The given equation in the image appears to be:

$\ln(x+1) + \ln(x-1) - 3 = 0$

We are tasked with solving this equation.

Steps to Solve:

1. Combine the logarithmic terms using the product rule: Recall that $\ln(a) + \ln(b) = \ln(a \cdot b)$. Applying this: $\ln(x+1) + \ln(x-1) = \ln((x+1)(x-1))$ So the equation becomes: $\ln((x+1)(x-1)) - 3 = 0$

2. Simplify: The expression inside the logarithm simplifies as: $(x+1)(x-1) = x^2 - 1$ Therefore, the equation becomes: $\ln(x^2 - 1) - 3 = 0$

3. Isolate the logarithmic term: Add 3 to both sides: $\ln(x^2 - 1) = 3$

4. Rewrite in exponential form: Recall that $\ln(a) = b \implies a = e^b$. Applying this: $x^2 - 1 = e^3$

5. Solve for $x^2$: Add 1 to both sides: $x^2 = e^3 + 1$

6. Solve for $x$: Take the square root of both sides: $x = \pm\sqrt{e^3 + 1}$

   However, note that the domain of the logarithmic terms requires $x+1 > 0$ and $x-1 > 0$, meaning $x > 1$. Therefore, we discard the negative root.

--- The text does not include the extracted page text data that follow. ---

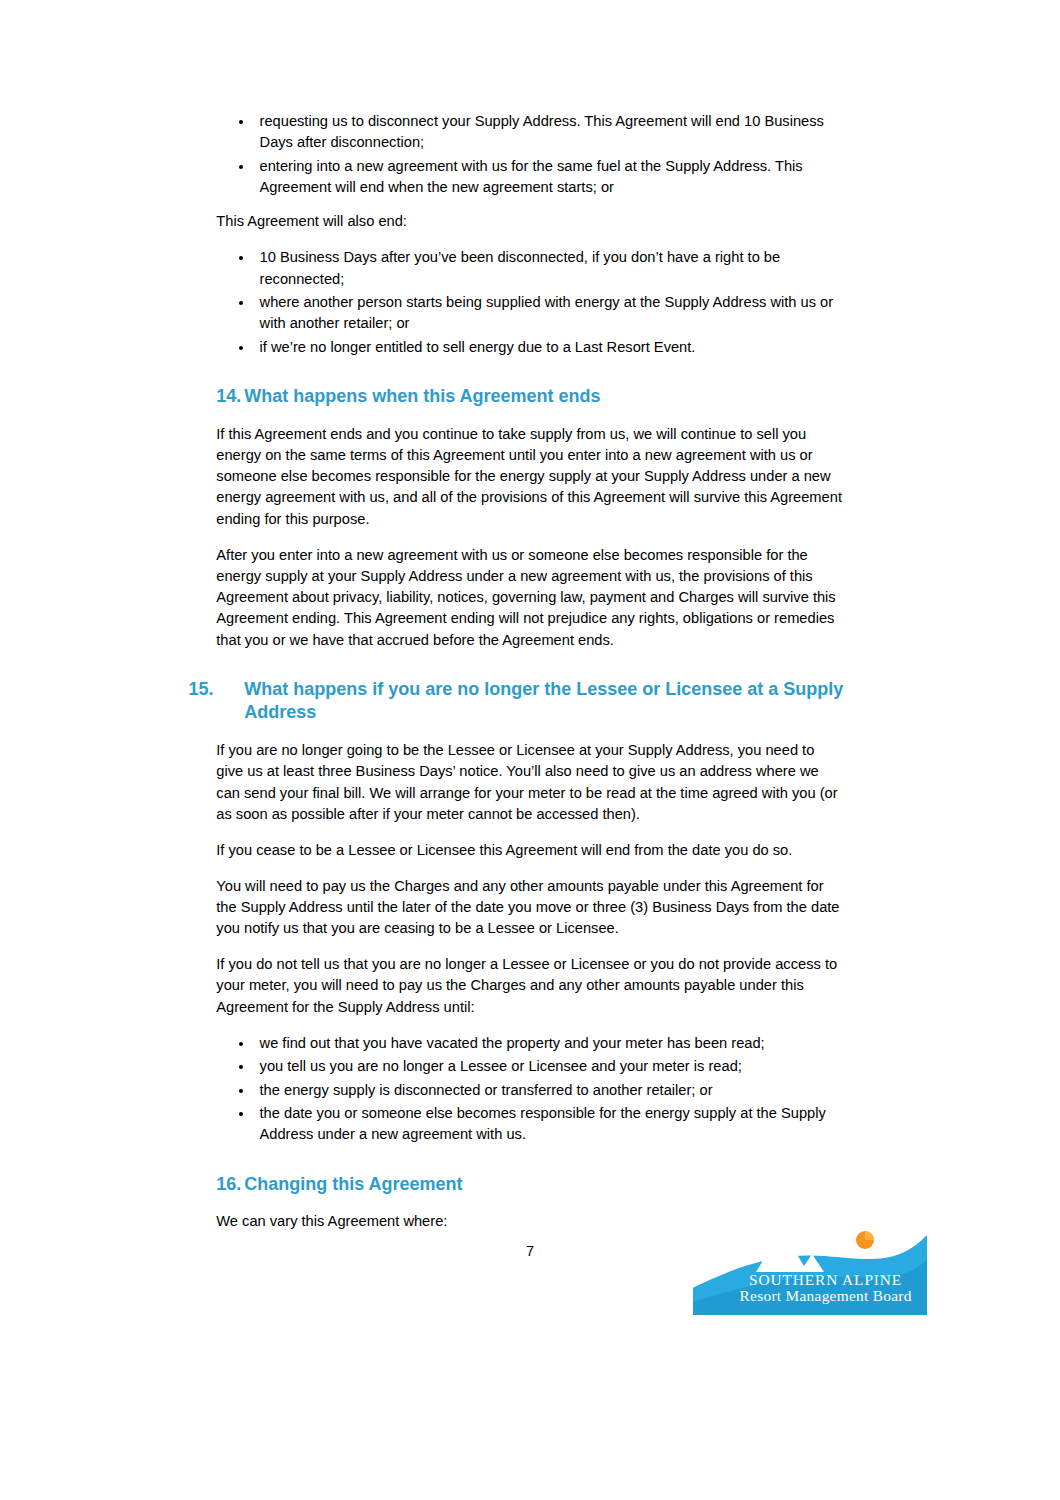requesting us to disconnect your Supply Address. This Agreement will end 10 Business Days after disconnection;
entering into a new agreement with us for the same fuel at the Supply Address. This Agreement will end when the new agreement starts; or
This Agreement will also end:
10 Business Days after you’ve been disconnected, if you don’t have a right to be reconnected;
where another person starts being supplied with energy at the Supply Address with us or with another retailer; or
if we’re no longer entitled to sell energy due to a Last Resort Event.
14. What happens when this Agreement ends
If this Agreement ends and you continue to take supply from us, we will continue to sell you energy on the same terms of this Agreement until you enter into a new agreement with us or someone else becomes responsible for the energy supply at your Supply Address under a new energy agreement with us, and all of the provisions of this Agreement will survive this Agreement ending for this purpose.
After you enter into a new agreement with us or someone else becomes responsible for the energy supply at your Supply Address under a new agreement with us, the provisions of this Agreement about privacy, liability, notices, governing law, payment and Charges will survive this Agreement ending. This Agreement ending will not prejudice any rights, obligations or remedies that you or we have that accrued before the Agreement ends.
15. What happens if you are no longer the Lessee or Licensee at a Supply Address
If you are no longer going to be the Lessee or Licensee at your Supply Address, you need to give us at least three Business Days’ notice. You’ll also need to give us an address where we can send your final bill. We will arrange for your meter to be read at the time agreed with you (or as soon as possible after if your meter cannot be accessed then).
If you cease to be a Lessee or Licensee this Agreement will end from the date you do so.
You will need to pay us the Charges and any other amounts payable under this Agreement for the Supply Address until the later of the date you move or three (3) Business Days from the date you notify us that you are ceasing to be a Lessee or Licensee.
If you do not tell us that you are no longer a Lessee or Licensee or you do not provide access to your meter, you will need to pay us the Charges and any other amounts payable under this Agreement for the Supply Address until:
we find out that you have vacated the property and your meter has been read;
you tell us you are no longer a Lessee or Licensee and your meter is read;
the energy supply is disconnected or transferred to another retailer; or
the date you or someone else becomes responsible for the energy supply at the Supply Address under a new agreement with us.
16. Changing this Agreement
We can vary this Agreement where:
7
SOUTHERN ALPINE
Resort Management Board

   The final solution is: $x = \sqrt{e^3 + 1}$

Final Answer:

$x = \sqrt{e^3 + 1}$

Would you like a detailed explanation of any step or related questions? Here are five questions that build on this problem:

1. How does the domain of logarithmic functions affect the solution?
2. What is the significance of rewriting logarithmic equations in exponential form?
3. Can you explain the product rule for logarithms in more depth?
4. How would the solution change if the equation involved $\ln(x^2 - 1) + 3 = 0$?
5. What is the numerical approximation of $x$ using $e \approx 2.718$?

Tip: When solving logarithmic equations, always check the domain to ensure the solution is valid!